Professor Maaja Vadi (PhD), University of Tartu
Professor Emeritus Ene Kolbre (PhD), Tallinn University of Technology
Professor Hans Lind (PhD), Royal Institute of Technology, Sweden
Professor Enn Listra (PhD), Tallinn University of Technology
Despite of the remarkable amount of real estate assets owned by state, then dealing with real estate - its management, maintenance and other similar kind of activities - does not belong to the core functions of a state as an institution. Therefore, the government has to stand for the situation, where real estate activities burden the state institutions as less as possible and generating at the same time as less fiscal impact on state budget and government sector account as possible. Consequently, the aim of the dissertation was to elaborate on public sector real estate asset management models and evaluate their fiscal impact, in order to help the government to find the best possible practical solution in the filed of state real estate assets management. The term "model" refers to a set of qualitative parameters, taking account the asset owner, the manager and the space user. Before the implementation of empirical analysis, a theoretical-methodological framework for public sector real estate asset management was elaborated, based on the literature of public sector real estate.

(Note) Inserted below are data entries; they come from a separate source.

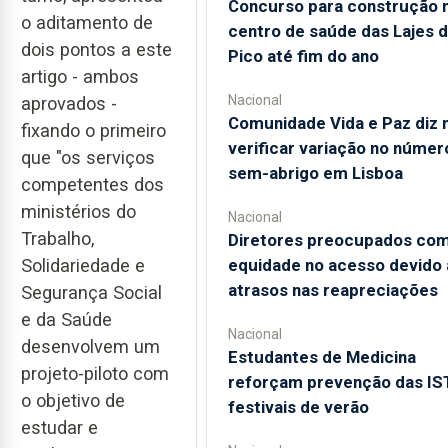
Concurso para construção 
o aditamento de
centro de saúde das Lajes 
dois pontos a este
Pico até fim do ano
artigo - ambos
Nacional
aprovados -
Comunidade Vida e Paz diz 
fixando o primeiro
verificar variação no númer
que "os serviços
sem-abrigo em Lisboa
competentes dos
ministérios do
Nacional
Trabalho,
Diretores preocupados co
equidade no acesso devido 
Solidariedade e
atrasos nas reapreciações
Segurança Social
e da Saúde
Nacional
desenvolvem um
Estudantes de Medicina
projeto-piloto com
reforçam prevenção das IS
o objetivo de
festivais de verão
estudar e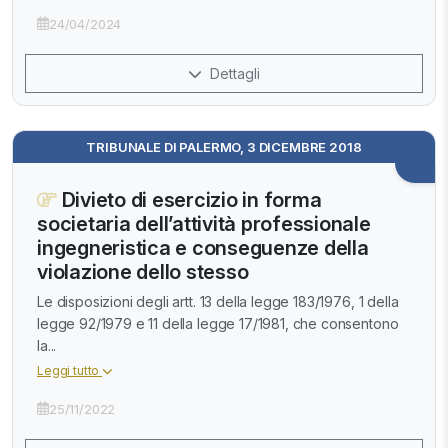
24/04/2024
Dettagli
TRIBUNALE DI PALERMO, 3 DICEMBRE 2018
Divieto di esercizio in forma
societaria dell’attività professionale
ingegneristica e conseguenze della
violazione dello stesso
Le disposizioni degli artt. 13 della legge 183/1976, 1 della
legge 92/1979 e 11 della legge 17/1981, che consentono
la...
Leggi tutto
25/11/2022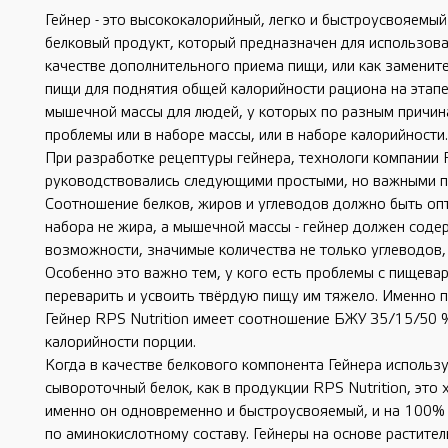
Гейнер - это высококалорийный, легко и быстроусвояемый
белковый продукт, который предназначен для использова
качестве дополнительного приема пищи, или как заменит
пищи для поднятия общей калорийности рациона на этап
мышечной массы для людей, у которых по разным причин
проблемы или в наборе массы, или в наборе калорийности.
При разработке рецептуры гейнера, технологи компании R
руководствовались следующими простыми, но важными п
Соотношение белков, жиров и углеводов должно быть оп
набора не жира, а мышечной массы - гейнер должен содер
возможности, значимые количества не только углеводов, 
Особенно это важно тем, у кого есть проблемы с пищевар
переварить и усвоить твёрдую пищу им тяжело. Именно 
Гейнер RPS Nutrition имеет соотношение БЖУ 35/15/50 
калорийности порции.
Когда в качестве белкового компонента Гейнера использ
сывороточный белок, как в продукции RPS Nutrition, это
именно он одновременно и быстроусвояемый, и на 100%
по аминокислотному составу. Гейнеры на основе растите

The result of the cash flow based multi-level quantitative fiscal impact analysis revealed that the evaluated fiscal impact on state budget and government sector account for all public sector real estate asset management models during the 30-year forecasting period was negative. Considering the result of fiscal impact analysis based on discounted cash flows on government sector account, from special-purpose asset models the least negative fiscal impact was generated by a model, where was assumed both centralized ownership and management of state real estate assets by a state-mediated agent. The result of the analysis of general-purpose asset models revealed the utmost importance of the size of market rents and their inner components together with their growth rates as an empirical input data used in the quantitative fiscal impact models.
The research elaborated on the dissertation showed for the first time that model-based asset management decision-making and also quantitative evaluation of fiscal impact on the level of public sector real estate is possible, but at the same time it is extremely complex activity.